By Javier Fajardo
Each year, more and more people choose to be cremated for different reasons with the top two being financial and environmental reasons. The cost factor tends to make cremation more attractive. Generally speaking, cremation is cheaper than traditional burial services. Cremation graves and columbarium niches are usually cheaper than traditional graves and mausoleum crypts.
Currently, the cremation rate in the United States is more than 40 percent and in Kentucky it is more than 20 percent. Our bluegrass state is still very traditional when it comes to burial practices, but that is rapidly changing.
With that rapid change also comes a wide range of new practices regarding how families handle the final disposition of the cremated remains of their loved ones. It is our obligation at the Archdiocese of Louisville’s Catholic Cemeteries to educate families about the proper way to conduct the final disposition of cremated remains according to the teachings of the Catholic Church.
Cremation gives families more options to customize and personalize and allows them to become more “creative” when planning the final disposition of the cremated remains of their loved ones. But some of these practices show insufficient respect for the ashes of the dead body.
These practices that show insufficient respect include scattering the cremated remains, keeping the cremated remains at home, dividing the cremated remains and sharing them with family members and friends, turning the cremated remains into jewelry (such as pendants, rings and bracelets) and commingling cremated remains of more than one person.
The rule of thumb is not to do to the cremated remains of a person what we would not do to the full body of that person.
Full size graves in our archdiocese’s Catholic Cemeteries are intended to accommodate the remains of one person.
However, because of the sharp increase in the number of cremations, burial rights over a grave can be upgraded to allow for a second burial in the form of cremated remains.
Therefore, a full size grave can accommodate both one full size burial and one burial of cremated remains, or two burials of cremated remains.
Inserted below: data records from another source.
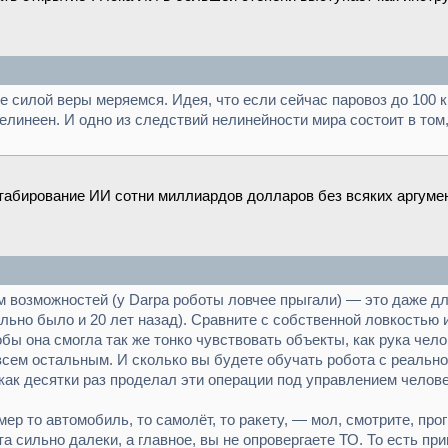
 силой веры меряемся. Идея, что если сейчас паровоз до 100 км/
нелинеен. И одно из следствий нелинейности мира состоит в то
абирование ИИ сотни миллиардов долларов без всяких аргуме
возможностей (у Darpa роботы ловчее прыгали) — это даже для
ельно было и 20 лет назад). Сравните с собственной ловкостью 
обы она смогла так же тонко чувствовать объекты, как рука че
о всем остальным. И сколько вы будете обучать робота с реальн
 как десятки раз проделал эти операции под управлением челов
ер то автомобиль, то самолёт, то ракету, — мол, смотрите, прог
та сильно далеки, а главное, вы не опровергаете ТО. То есть 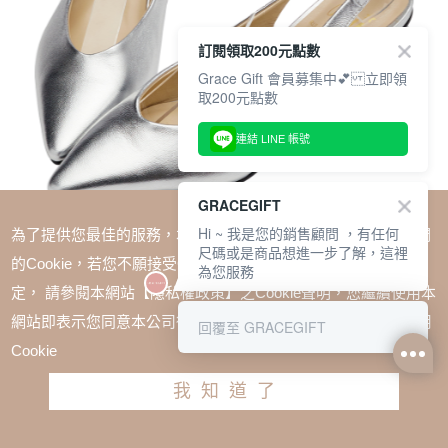
訂閱領取200元點數
Grace Gift 會員募集中💕 立即領
取200元點數
連結 LINE 帳號
GRACEGIFT
Hi ~ 我是您的銷售顧問 ，有任何
為了提供您最佳的服務，本網站會在您的電腦中放置並取用我們
尺碼或是商品想進一步了解，這裡
的Cookie，若您不願接受Cookie時應如何變更電腦的Cookie設
為您服務
定， 請參閱本網站【隱私權政策】之Cookie聲明，您繼續使用本
SALE
網站即表示您同意本公司得按本網站使用條款之Cookie聲明使用
回覆至 GRACEGIFT
小貓聯名-優雅女孩素面尖頭全真皮後簍空跟鞋 銀
Cookie
TWD $2680
TWD $2278
我知道了
尺寸參考表
請選擇尺寸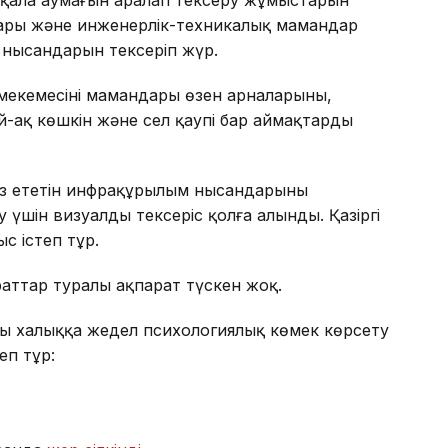
лары және инженерлік-техникалық мамандар
 нысандарын тексеріп жүр.
мекемесінің мамандары өзен арналарының,
-ақ көшкін және сел қаупі бар аймақтарды
 ететін инфрақұрылым нысандарының
шін визуалды тексеріс қолға алынды. Қазіргі
с істеп тұр.
аттар туралы ақпарат түскен жоқ.
ты халыққа жедел психологиялық көмек көрсету
еп тұр: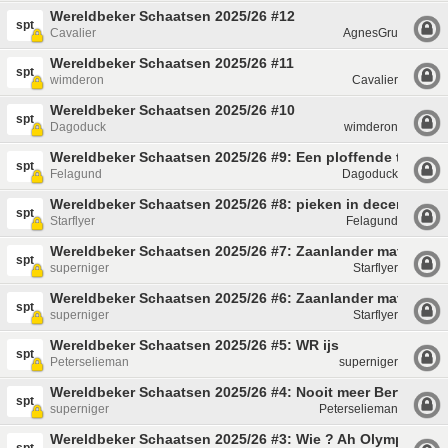
Wereldbeker Schaatsen 2025/26 #12
spt
Cavalier
AgnesGru
Wereldbeker Schaatsen 2025/26 #11
spt
wimderon
Cavalier
Wereldbeker Schaatsen 2025/26 #10
spt
Dagoduck
wimderon
Wereldbeker Schaatsen 2025/26 #9: Een ploffende talent 
spt
Felagund
Dagoduck
Wereldbeker Schaatsen 2025/26 #8: pieken in december
spt
Starflyer
Felagund
Wereldbeker Schaatsen 2025/26 #7: Zaanlander matig.
spt
superniger
Starflyer
Wereldbeker Schaatsen 2025/26 #6: Zaanlander matig.
spt
superniger
Starflyer
Wereldbeker Schaatsen 2025/26 #5: WR ijs
spt
Peterselieman
superniger
Wereldbeker Schaatsen 2025/26 #4: Nooit meer Bert.
spt
superniger
Peterselieman
Wereldbeker Schaatsen 2025/26 #3: Wie ? Ah Olympisch ja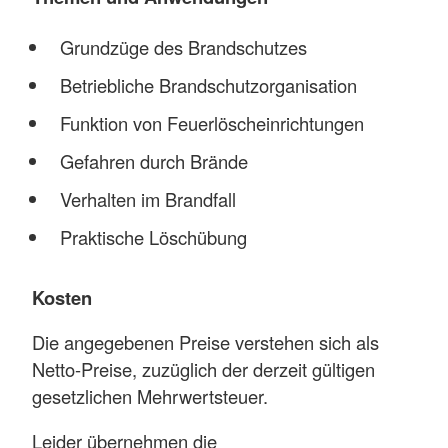
Grundzüge des Brandschutzes
Betriebliche Brandschutzorganisation
Funktion von Feuerlöscheinrichtungen
Gefahren durch Brände
Verhalten im Brandfall
Praktische Löschübung
Kosten
Die angegebenen Preise verstehen sich als
Netto-Preise, zuzüglich der derzeit gültigen
gesetzlichen Mehrwertsteuer.
Leider übernehmen die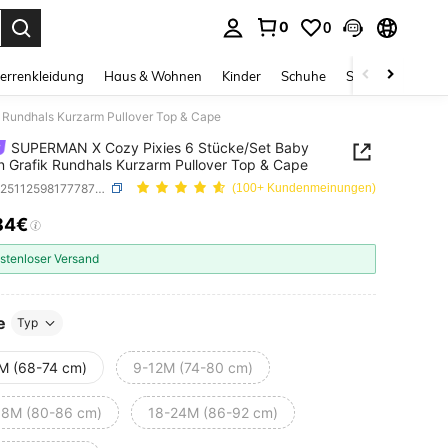
0
0
ess Enter to select.
errenkleidung
Haus & Wohnen
Kinder
Schuhe
Schmuck & Acces
Rundhals Kurzarm Pullover Top & Cape
SUPERMAN X Cozy Pixies 6 Stücke/Set Baby
 Grafik Rundhals Kurzarm Pullover Top & Cape
SKU: sa251125981777872998
(100+ Kundenmeinungen)
84€
ICE AND AVAILABILITY
stenloser Versand
e
Typ
M (68-74 cm)
9-12M (74-80 cm)
18M (80-86 cm)
18-24M (86-92 cm)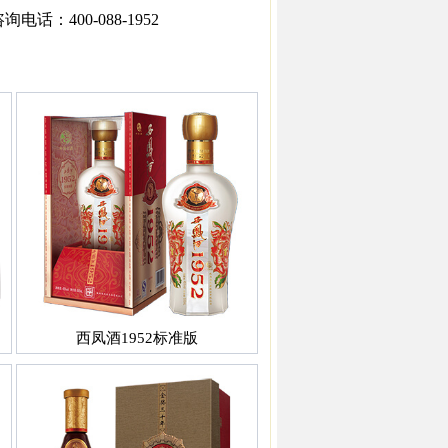
：400-088-1952
西凤酒1952标准版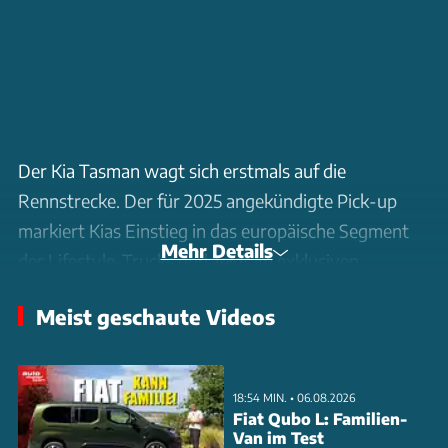
Der Kia Tasman wagt sich erstmals auf die
Rennstrecke. Der für 2025 angekündigte Pick-up
markiert Kias Einstieg in das europäische Segment
Mehr Details
der Lifestyle-Trucks und zeigt im exklusiven
Tracktest seine Qualitäten. Mit seiner Doppelkabine
Meist geschaute Videos
und der markentypischen 'Tiger Face'-
Frontgestaltung setzt der Tasman optisch klare
Akzente.
18:54 MIN. • 06.08.2026
Fiat Qubo L: Familien-
Besonders beeindruckt der Neuling mit seinem
Van im Test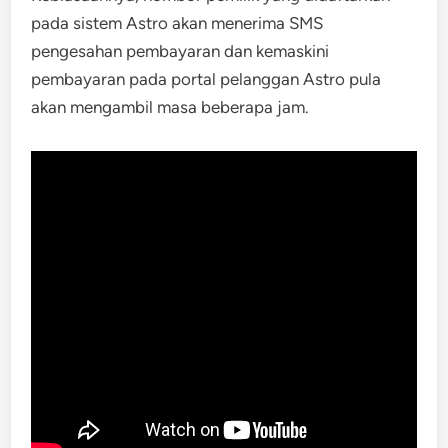
pada sistem Astro akan menerima SMS
pengesahan pembayaran dan kemaskini
pembayaran pada portal pelanggan Astro pula
akan mengambil masa beberapa jam.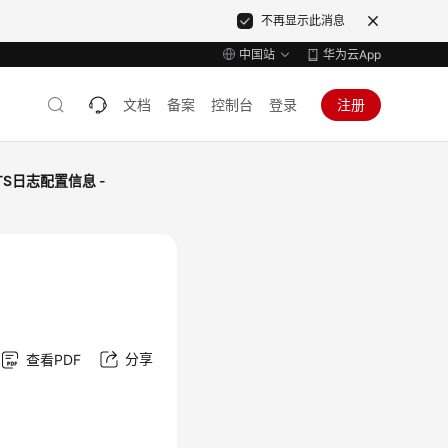
不再显示此消息
中国站
华为云App
文档
备案
控制台
登录
注册
TS日志配置信息 -
分享
查看PDF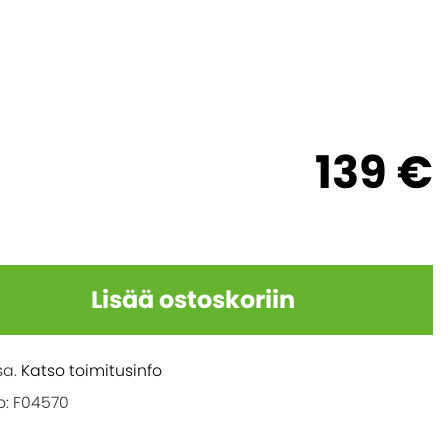
139 €
Lisää ostoskoriin
sa.
Katso toimitusinfo
: F04570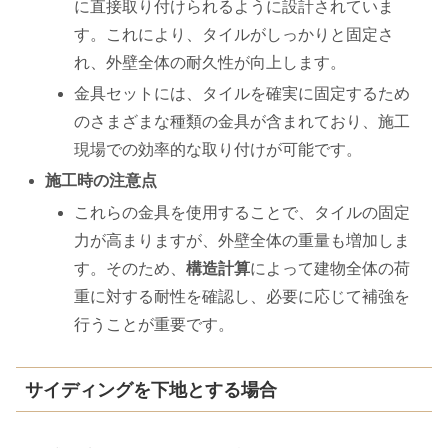
に直接取り付けられるように設計されていま
す。これにより、タイルがしっかりと固定さ
れ、外壁全体の耐久性が向上します。
金具セットには、タイルを確実に固定するため
のさまざまな種類の金具が含まれており、施工
現場での効率的な取り付けが可能です。
施工時の注意点
これらの金具を使用することで、タイルの固定
力が高まりますが、外壁全体の重量も増加しま
す。そのため、
構造計算
によって建物全体の荷
重に対する耐性を確認し、必要に応じて補強を
行うことが重要です。
サイディングを下地とする場合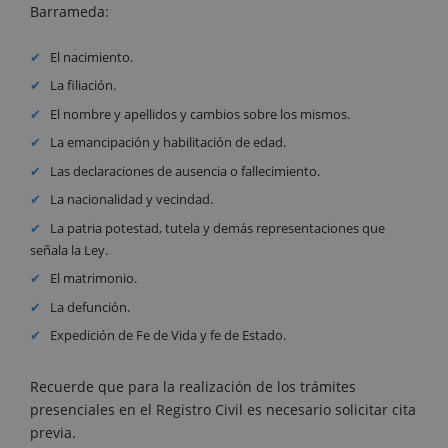
Barrameda:
El nacimiento.
La filiación.
El nombre y apellidos y cambios sobre los mismos.
La emancipación y habilitación de edad.
Las declaraciones de ausencia o fallecimiento.
La nacionalidad y vecindad.
La patria potestad, tutela y demás representaciones que
señala la Ley.
El matrimonio.
La defunción.
Expedición de Fe de Vida y fe de Estado.
Recuerde que para la realización de los trámites
presenciales en el Registro Civil es necesario solicitar cita
previa.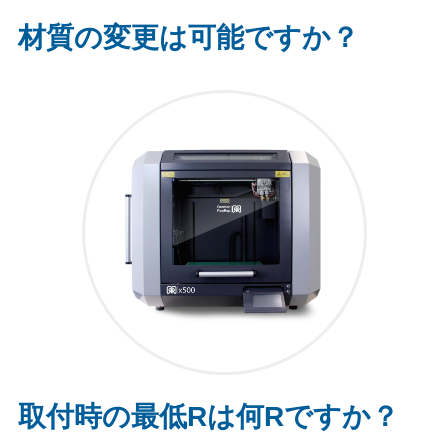
材質の変更は可能ですか？
取付時の最低Rは何Rですか？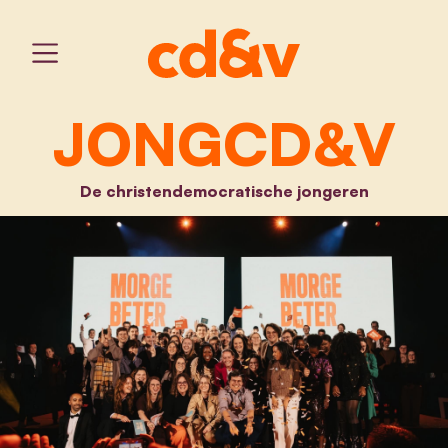
JONGCD&V
De christendemocratische jongeren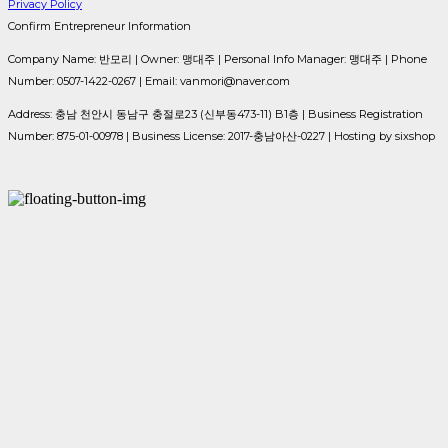
Privacy Policy
Confirm Entrepreneur Information
Company Name: 반모리 | Owner: 맹대주 | Personal Info Manager: 맹대주 | Phone
Number: 0507-1422-0267 | Email: vanmori@naver.com
Address: 충남 천안시 동남구 충절로23 (신부동473-11) B1층 | Business Registration
Number:
875-01-00978
| Business License:
2017-충남아산-0227
| Hosting by sixshop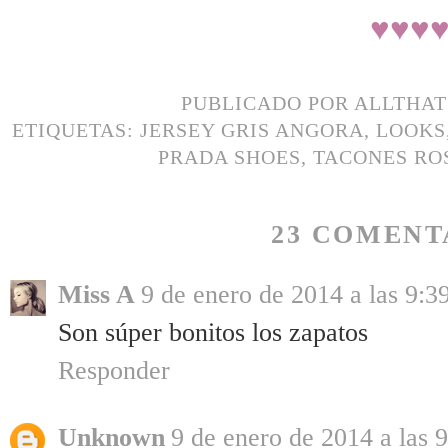
♥
♥
♥
PUBLICADO POR
ALLTHA
ETIQUETAS:
JERSEY GRIS ANGORA
,
LOOKS
PRADA SHOES
,
TACONES RO
23 COMENT
Miss A
9 de enero de 2014 a las 9:3
Son súper bonitos los zapatos
Responder
Unknown
9 de enero de 2014 a las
The Catholic perspective on cremation
The Holy See has allowed cremation since 1963. As stated in the 1983 Code of Canon Law, “the Church earnestly recommends that the pious custom of burying the bodies of the deceased be observed; nevertheless, the Church does not prohibit cremation unless it was chosen for reasons contrary to Christian doctrine.”
Regardless of the form of the remains, the church expects those who have been baptized as Catholics to take full advantage of the Order of Christian Funerals. These rites include prayers at the time of death and thereafter, a wake service allowing time for prayers and support, a Mass of Christian Burial celebrated for both the living and the dead, and burial in a Catholic Cemetery as the final resting place for those who have fallen asleep in Christ. Our archdiocesan Catholic Cemeteries welcomes persons of other faith traditions; those who were together in life should not be separated in death.
When cremation is chosen, the church recommends that the body of the deceased be present for the funeral rites. The presence of the human body better expresses the values that the church affirms in the funeral rites. Nevertheless, the Holy See has given the bishop of each diocese the authority to allow the celebration of a funeral liturgy in the presence of the cremated remains of the body.
The Catholic Church recognizes the dignity and sacredness of the human body and emphasizes that cremated remains should be treated with the same amount of respect that is given to the human body from which they came. This includes the use of a worthy vessel to contain the cremated remains of the person, the proper care in transporting them and their final disposition in consecrated ground, that is buried in a grave or inurned in a columbarium. Appropriate memorialization is recommended.
Burial in a Catholic cemetery is a statement of continued belief in everlasting life, even in death. Let’s work together to assure the continuation of the sacred values and commitments that the church has made to its faithful.
Javier Fajardo is the executive director of the Archdiocese of Louisville’s Catholic Cemeteries.